Türkiye'nin Jeopolitik Konumu ve Önemi

Jeopolitik; yabancı kökenli bir kelimedir. Coğrafi şartların özellikle coğrafi konumun siyasetteki rolünü ortaya koyar.

Türkiye'nin dünya üzerindeki yeri jeopolitik açıdan büyük önem taşır. Ülkemiz eski dünya denilen Asya Avrupa ve Afrika kıtalarının tam ortasına yakın bir yerdedir. Bugün Türkiye bu konum özelliği dolayısıyla idare şekilleri kültürleri ve ekonomik yapıları itibariyle çok farklı ülkelerin arasında bulunmaktadır. Çok eski tarihlerden itibaren doğu ile batı arasında bir köprü durumundadır.
----------
Alıntı metne göre Türkiye, eski dünya denilen kıtalara göre nerede bulunur?
----------
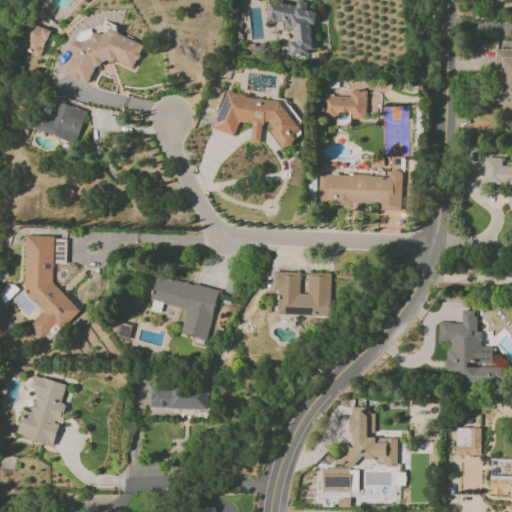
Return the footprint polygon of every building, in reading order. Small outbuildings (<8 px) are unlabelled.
[(290,55),(314,54),(313,24),(317,24),(317,10),(307,11),(307,1),(296,1),(296,2),(267,3),(268,22),(285,21),(286,29),(294,28),(295,41),(289,41),(290,55)] [(65,74),(90,84),(102,55),(133,68),(143,45),(84,20),(71,50),(75,51),(65,74)] [(50,31),(30,22),(19,50),(39,58),(50,31)] [(511,49),(497,49),(496,122),(511,122),(511,49)] [(211,128),(234,136),(239,122),(252,123),(250,142),(260,142),(262,121),(271,122),(271,131),(281,146),(291,147),(295,137),(292,134),(300,129),(279,100),(251,98),(240,94),(237,93),(226,89),(211,128)] [(322,96),(322,116),(337,116),(338,124),(350,124),(350,119),(366,119),(365,90),(350,90),(350,96),(322,96)] [(86,111),(60,102),(54,120),(38,115),(34,129),(76,143),(86,111)] [(484,183),(511,184),(510,231),(511,231),(511,165),(502,165),(502,158),(484,157),(484,183)] [(319,174),(318,203),(378,204),(378,210),(401,210),(402,170),(389,170),(389,175),(319,174)] [(53,282),(53,236),(25,235),(24,293),(31,301),(38,301),(46,309),(28,326),(40,338),(53,326),(64,326),(80,310),(53,282)] [(54,263),(65,263),(65,239),(54,239),(54,263)] [(300,272),(274,271),(273,289),(279,289),(278,315),(330,316),(331,273),(308,272),(308,294),(300,294),(300,272)] [(218,289),(156,276),(149,309),(160,311),(162,304),(185,309),(180,334),(207,340),(218,289)] [(502,382),(503,367),(468,367),(468,363),(481,363),(481,331),(476,331),(476,311),(462,310),(461,323),(439,322),(439,341),(446,341),(445,380),(502,382)] [(54,445),(65,404),(61,403),(67,384),(37,376),(28,411),(23,409),(16,435),(54,445)] [(208,409),(209,386),(151,385),(150,407),(208,409)] [(397,437),(374,437),(375,412),(366,412),(366,407),(351,407),(350,448),(345,448),(345,460),(376,461),(376,465),(396,466),(397,437)] [(481,455),(481,427),(456,428),(456,456),(481,455)] [(511,459),(490,459),(489,495),(511,495),(511,459)]
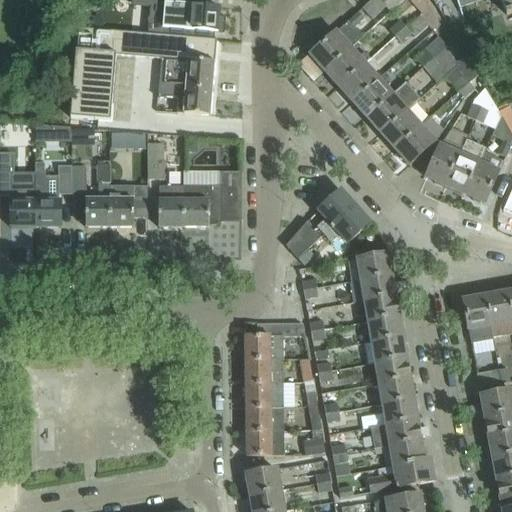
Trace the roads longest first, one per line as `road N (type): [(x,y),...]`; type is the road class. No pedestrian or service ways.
road 1 (residential): [(460,511),(413,231)]
road 2 (residential): [(208,310),(241,308),(261,289),(265,76)]
road 3 (residential): [(413,231),(265,76)]
road 4 (residential): [(0,314),(208,310)]
road 5 (residential): [(208,484),(208,310)]
road 6 (residential): [(45,511),(208,484)]
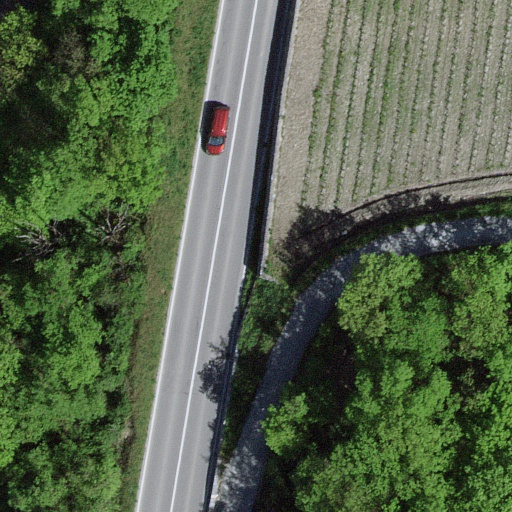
----------
* [Yanıt]
Asya, Avrupa ve Afrika kıtalarının tam ortasına yakın bir yerde bulunur.